• [EXERCISE 1]: Translate this sentence from the forum thread into Spanish: "Physical violence is unacceptable and a deal breaker."

• [SELECTED PASSAGE]:
★ ★ ★
First and far more important than anything that I can or anyone else will say : IT IS NOT YOU, YOU DID NOTHING FOR HIM TO HIT YOU. IT WAS ALL HIM AND HE HAD NOT RIGHT. Never ever think that you are the problem when a man becomes abusive it is his weakness as a man not real man would ever put there hands on a woman.
From what you wrote it seems that your husband is only there for your daughter and not really workig on the relationship because he would have stopped contact with this woman. If what you feel is to go away and get yourself together than do so. Still allow him to speak with and be a part of his childs life. Takeing her away from him and he never seeing or having any contact with her would be wrong. I know he is wrong in everything he is doing but she has a right to know her father and he to know her. But you don't owe him anything futher than than. Do what is best fot you and your child and good luck to you.


----------



## morituri (Apr 1, 2011)

Physical violence is unacceptable and a deal breaker. Try to locate some shelter for battered women in your area to assist you in helping you and your child get out. 

Domestic violence doesn't stop until the victim gets away from the abuser and/or the abuser is arrested and forced into a program to control his violent impulses.

It doesn't mater if its a man or a woman, domestic violence is never justifiable.


----------



## sexuallyfustrated (Mar 24, 2011)

morituri said:


> Physical violence is unacceptable and a deal breaker. Try to locate some shelter for battered women in your area to assist you in helping you and your child get out.
> 
> Domestic violence doesn't stop until the victim gets away from the abuser and/or the abuser is arrested and forced into a program to control his violent impulses.
> 
> It doesn't mater if its a man or a woman, domestic violence is never justifiable.



Or someone dies. Sadly I have seen this before and just recently (this month) within this city.


----------



## kenken (Jun 21, 2011)

hi all!my H and i talked tonight,i told him everythng i feel,ahe explained to me alot of things..i told him i want out of his relationships the night he hit me....but asthe conversation goes,it seemed that i havw alot of mistakes,again its my fault.  regarding the x,i have asked if would it be too much to ask if he stop communicating with her in any kind of way..he paused for awhile and said "it is something but yeah ofcourse i can do that" and then after a while he told me that he made a promise to the son of the xgf that he will be there to watch his final football game,and i was like "wtf!are you his father?ur just one of the guys his mother is ****ing,why would you care?" and he said he just wants to keep his promise...crap! then afterwards he told me "and then what?what's the next thing ru gonna ask me to do?give u my phone for u to check?or ask mypasswords to my email?there s something wrong with you,you are crazy" ....was i crazy?all i can think of was that " he doesnt know what commitment means"
_Posted via Mobile Device_


----------



## dojo (Jul 4, 2011)

It's NOT YOUR FAULT, don't let this bastard trick you into believing you deserved being hit. You didn't do anything, but ask, like a normal wife about his whereabouts. I see nothing wrong in what you've done and you surely didn't deserve getting yelled at or even hit.
★ ★ ★
• [Records from a data source]:
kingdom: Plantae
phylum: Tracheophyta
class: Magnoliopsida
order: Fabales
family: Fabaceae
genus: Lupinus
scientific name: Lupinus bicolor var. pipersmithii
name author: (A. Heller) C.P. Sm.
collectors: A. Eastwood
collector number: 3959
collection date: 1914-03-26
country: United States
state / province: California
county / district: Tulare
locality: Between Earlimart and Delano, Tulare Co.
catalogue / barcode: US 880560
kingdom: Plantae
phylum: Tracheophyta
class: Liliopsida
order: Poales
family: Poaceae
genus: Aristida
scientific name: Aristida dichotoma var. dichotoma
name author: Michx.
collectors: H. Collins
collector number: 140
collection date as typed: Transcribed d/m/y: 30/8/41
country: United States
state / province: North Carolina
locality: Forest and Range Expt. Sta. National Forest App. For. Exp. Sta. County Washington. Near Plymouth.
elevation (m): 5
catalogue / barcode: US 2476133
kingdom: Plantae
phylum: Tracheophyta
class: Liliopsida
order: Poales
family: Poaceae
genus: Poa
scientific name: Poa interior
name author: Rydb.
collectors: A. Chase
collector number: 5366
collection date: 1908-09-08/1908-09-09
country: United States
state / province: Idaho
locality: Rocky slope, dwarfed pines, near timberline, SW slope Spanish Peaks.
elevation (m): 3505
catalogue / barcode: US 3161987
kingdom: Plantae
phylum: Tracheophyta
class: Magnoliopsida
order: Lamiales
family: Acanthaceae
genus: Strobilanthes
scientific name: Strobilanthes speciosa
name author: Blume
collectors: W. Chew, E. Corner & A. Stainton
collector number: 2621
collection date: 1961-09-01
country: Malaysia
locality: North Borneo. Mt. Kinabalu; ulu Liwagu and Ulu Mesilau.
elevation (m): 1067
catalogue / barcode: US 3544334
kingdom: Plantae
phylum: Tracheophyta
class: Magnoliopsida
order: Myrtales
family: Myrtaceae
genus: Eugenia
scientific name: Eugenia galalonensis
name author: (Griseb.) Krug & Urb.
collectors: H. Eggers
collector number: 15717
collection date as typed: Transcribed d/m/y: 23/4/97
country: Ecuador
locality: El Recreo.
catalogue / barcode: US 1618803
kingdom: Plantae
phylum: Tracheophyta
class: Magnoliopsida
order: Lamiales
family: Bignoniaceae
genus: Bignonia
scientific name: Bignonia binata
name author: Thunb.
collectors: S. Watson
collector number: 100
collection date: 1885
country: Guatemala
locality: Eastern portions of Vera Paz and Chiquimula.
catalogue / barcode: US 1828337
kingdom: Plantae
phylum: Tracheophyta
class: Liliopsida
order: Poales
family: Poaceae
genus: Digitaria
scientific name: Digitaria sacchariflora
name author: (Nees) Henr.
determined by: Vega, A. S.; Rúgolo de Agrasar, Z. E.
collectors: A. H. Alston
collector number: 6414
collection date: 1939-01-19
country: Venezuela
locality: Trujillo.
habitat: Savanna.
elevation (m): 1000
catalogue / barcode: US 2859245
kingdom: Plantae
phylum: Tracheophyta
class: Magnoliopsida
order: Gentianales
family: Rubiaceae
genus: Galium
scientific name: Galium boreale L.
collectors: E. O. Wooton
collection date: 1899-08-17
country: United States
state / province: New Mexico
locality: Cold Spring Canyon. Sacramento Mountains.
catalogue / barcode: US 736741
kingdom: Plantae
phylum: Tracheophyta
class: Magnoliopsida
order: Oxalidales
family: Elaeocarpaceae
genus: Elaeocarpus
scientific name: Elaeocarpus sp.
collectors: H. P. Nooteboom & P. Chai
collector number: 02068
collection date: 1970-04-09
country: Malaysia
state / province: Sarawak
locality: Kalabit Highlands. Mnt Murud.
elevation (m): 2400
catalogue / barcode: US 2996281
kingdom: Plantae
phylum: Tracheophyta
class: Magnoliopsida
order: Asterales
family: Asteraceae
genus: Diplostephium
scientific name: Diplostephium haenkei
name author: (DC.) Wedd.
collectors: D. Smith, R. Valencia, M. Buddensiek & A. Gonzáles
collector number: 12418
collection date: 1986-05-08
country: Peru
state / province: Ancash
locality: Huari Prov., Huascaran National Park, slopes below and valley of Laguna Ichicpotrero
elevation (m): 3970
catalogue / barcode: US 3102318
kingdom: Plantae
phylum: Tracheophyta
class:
★ ★ ★
• [EXERCISE 2]: Please express the entries from the line with "collectors: W. Chew, E. Corner & A. Stainton" to the line with "scientific name: Elaeocarpus sp." as a numbered list, both of those lines included and blank lines left out.

• [WORKED ANSWER 1]: La violencia física es inaceptable y un motivo suficiente para romper la relación.

• [WORKED ANSWER 2]:
1. collectors: W. Chew, E. Corner & A. Stainton
2. collector number: 2621
3. collection date: 1961-09-01
4. country: Malaysia
5. locality: North Borneo. Mt. Kinabalu; ulu Liwagu and Ulu Mesilau.
6. elevation (m): 1067
7. catalogue / barcode: US 3544334
8. kingdom: Plantae
9. phylum: Tracheophyta
10. class: Magnoliopsida
11. order: Myrtales
12. family: Myrtaceae
13. genus: Eugenia
14. scientific name: Eugenia galalonensis
15. name author: (Griseb.) Krug & Urb.
16. collectors: H. Eggers
17. collector number: 15717
18. collection date as typed: Transcribed d/m/y: 23/4/97
19. country: Ecuador
20. locality: El Recreo.
21. catalogue / barcode: US 1618803
22. kingdom: Plantae
23. phylum: Tracheophyta
24. class: Magnoliopsida
25. order: Lamiales
26. family: Bignoniaceae
27. genus: Bignonia
28. scientific name: Bignonia binata
29. name author: Thunb.
30. collectors: S. Watson
31. collector number: 100
32. collection date: 1885
33. country: Guatemala
34. locality: Eastern portions of Vera Paz and Chiquimula.
35. catalogue / barcode: US 1828337
36. kingdom: Plantae
37. phylum: Tracheophyta
38. class: Liliopsida
39. order: Poales
40. family: Poaceae
41. genus: Digitaria
42. scientific name: Digitaria sacchariflora
43. name author: (Nees) Henr.
44. determined by: Vega, A. S.; Rúgolo de Agrasar, Z. E.
45. collectors: A. H. Alston
46. collector number: 6414
47. collection date: 1939-01-19
48. country: Venezuela
49. locality: Trujillo.
50. habitat: Savanna.
51. elevation (m): 1000
52. catalogue / barcode: US 2859245
53. kingdom: Plantae
54. phylum: Tracheophyta
55. class: Magnoliopsida
56. order: Gentianales
57. family: Rubiaceae
58. genus: Galium
59. scientific name: Galium boreale L.
60. collectors: E. O. Wooton
61. collection date: 1899-08-17
62. country: United States
63. state / province: New Mexico
64. locality: Cold Spring Canyon. Sacramento Mountains.
65. catalogue / barcode: US 736741
66. kingdom: Plantae
67. phylum: Tracheophyta
68. class: Magnoliopsida
69. order: Oxalidales
70. family: Elaeocarpaceae
71. genus: Elaeocarpus
72. scientific name: Elaeocarpus sp.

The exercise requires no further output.